During my consultation with the patient I had the opportunity to discuss today’s unusual ultrasound findings via an Aramaic translator. The ultrasound features an intrauterine gestation at approximately 32 weeks gestation by biometric parameters and the patient’s stated LMP. The fetal abdominal circumference is enlarged due to the presence of an intraabdominal mass. Specifically, we noted within the fetus an intraabdominal solid mass measuring 7.1 x 5.4 x 6.4 cm. The mass is well encapsulated within a cyst surrounded by a hypoechoic rim of fluid. The mass within the fetal abdomen has the appearance of an early (albeit amorphous) gestational embryo. No fetal heart rate is noted, however there is Doppler flow present in what appears to be a rudimentary umbilical cord. There is a ring shaped mass with an echogenic border in the periphery of the mass which has the appearance of a yolk sac. The amorphous mass contains echogenic areas which are consistent with calcified tissue such as bone. The diameter of the amorphous mass measures consistent with a crown-rump length of 11 to 12 weeks. The overall appearance of this intraabdominal fetal finding suggests a condition known as fetus-in-fetu. The complete differential diagnosis would include:
- Fetus-in-fetu (likely)
- An intraabdominal teratoma (possible).
- Fetal volvulous (unlikely),
- Fetal bowel obstruction (very unlikely),
A fetus-in-fetu is an encapsulated, pedunculated vertebrate tumor. The tumor itself represents a malformed monozygotic, monochorionic diamniotic parasitic twin included in a host twin. Characteristically the fetus-in-fetu complex will be composed of an outer layer which is a fibrous membrane (equivalent to the chorioamniotic complex) that contains some fluid (equivalent to the amniotic fluid) and a fetus suspended by a cord or pedicle. The presence of rudimentary spinal architecture is used to differentiate a fetus-in-fetu from teratomas, which normally do not show evidence of spinal differentiation.
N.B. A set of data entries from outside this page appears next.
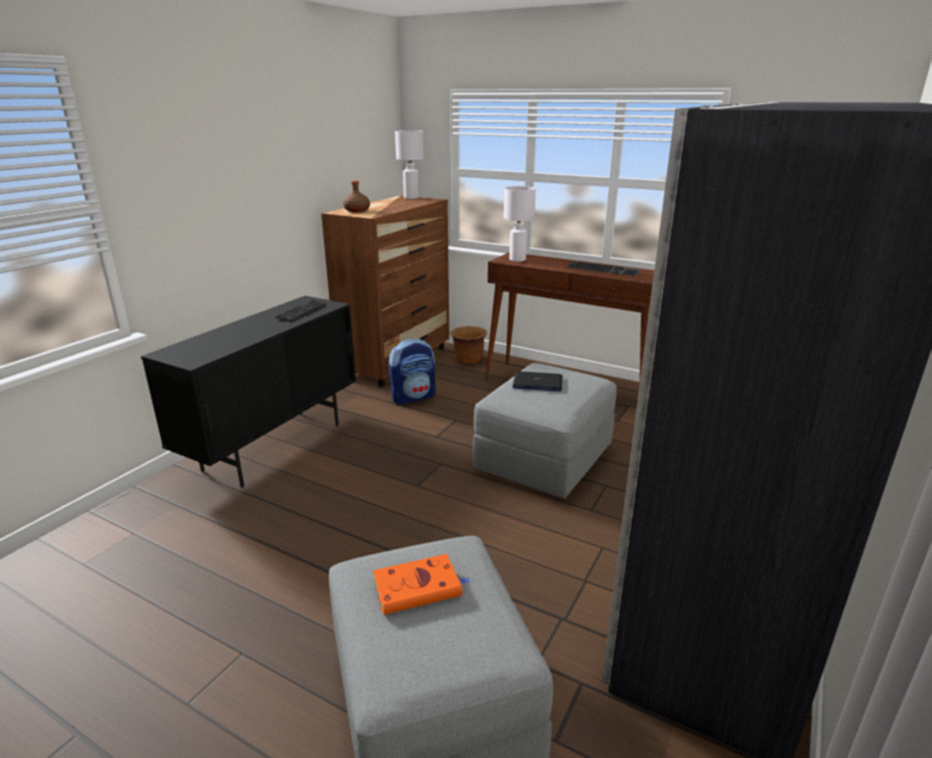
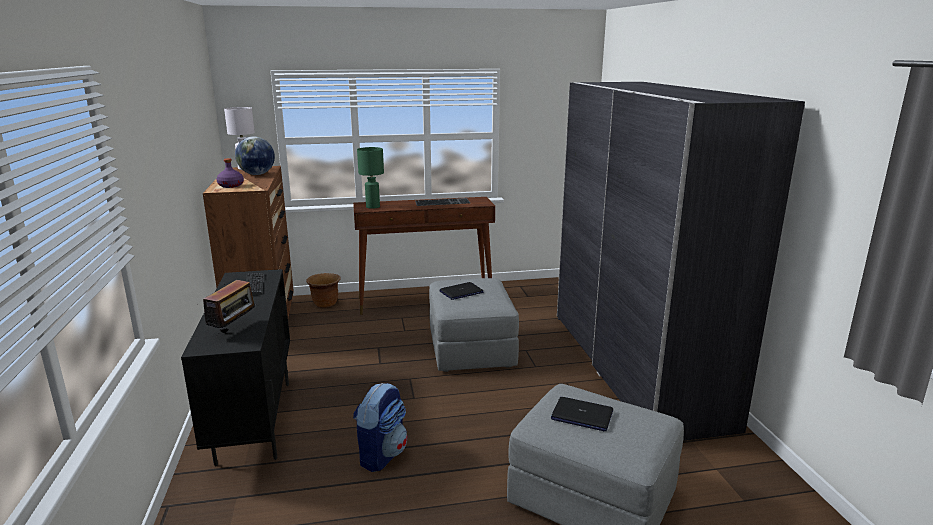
camera: 40 degrees left, 5 degrees down
(212, 346) = (234, 329): none -> radio
(357, 210) = (231, 186): brown bottle -> purple bottle
(405, 204) = (257, 174): none -> globe
(413, 397) = (321, 343): backpack -> backpack (382, 454)
(419, 588) = (581, 415): orange book -> laptop
(517, 260) = (372, 207): white table lamp -> green table lamp

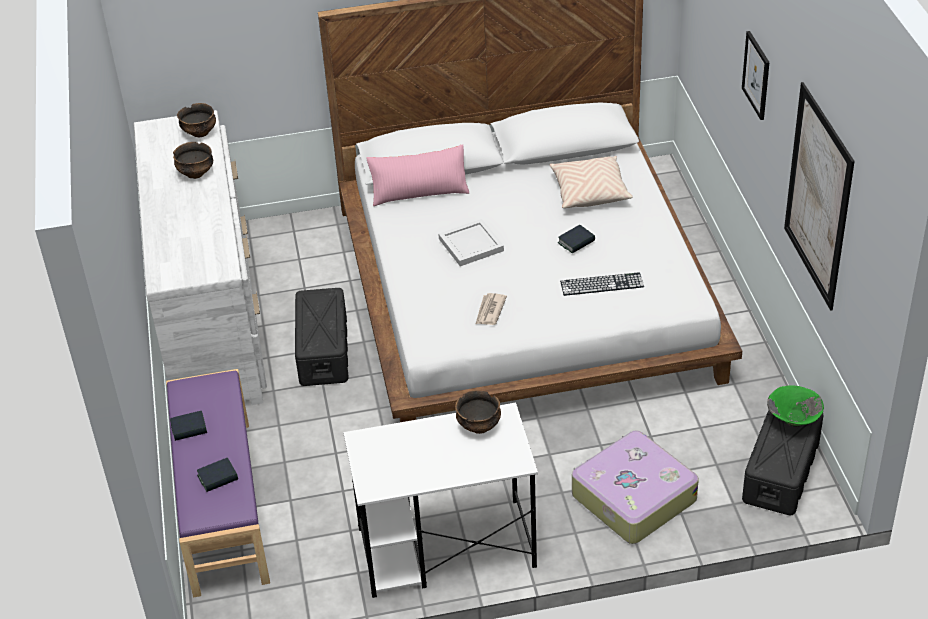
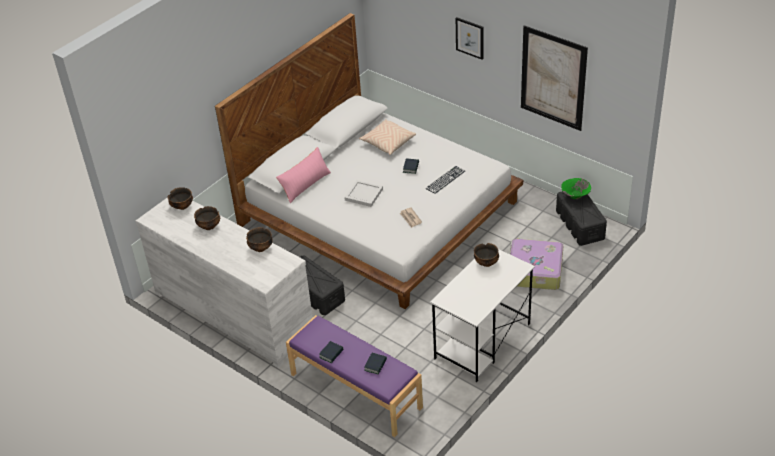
camera: 40 degrees left, 0 degrees up
(213, 233) = (260, 248): none -> bowl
Prenatal diagnosis of fetus-in-fetu is unusual. The few cases detected prenatally generally present as a complex mass. The general appearance is a well-delineated capsule, with an echogenic mass suspended in fluid or partially surrounded by fluid. Occasionally, the diagnosis can be suggested by the recognition of a rudimentary spine.
As noted above, the next likely diagnosis on the differential diagnosis is that of a teratoma. Teratomas are disorganized congregations of pluripotential cells from all three primitive tissue layers. By differentiation and induction, they can achieve striking organization, with examples of several organs being well formed.
It should be noted that fetal teratomas have a malignant potential that has not been reported in fetus-in-fetu. Teratomas occur predominantly in the lower abdomen, not the upper retroperitoneum. In rare cases, both fetus-in-fetu and a teratoma will co-exist.
I have explained to the patient that a fetus-in-fetu or a intraabdominal teratoma would have to be evaluated for surgical resection in the neonatal period. Both of these conditions have been associated with the development of hydrops fetalis. Additionally, fetus-in-fetu has been described in conjunction with Trisomy 21. Our recommendations for this patient are as follows:
I have recommended that this patient undergo an amniocentesis to rule out the possibility of aneuploidy in this pregnancy since this would have a major impact on the neonatal management of this fetus.
Patient has agreed to return for the amniocentesis tomorrow.
I have scheduled a pediatric surgery consultation with Dr. Bhatia at Atlanta Pediatric Surgery Consultants. We will provide their office with a copy of our consultation and sonographic images at the time of this consultation which has been scheduled for Tuesday, April 19th, 2005.
We would recommend weekly fetal surveillance for the duration of this pregnancy in order to rule out the possibility of rupture of the mass or the evolution of hydrops fetalis.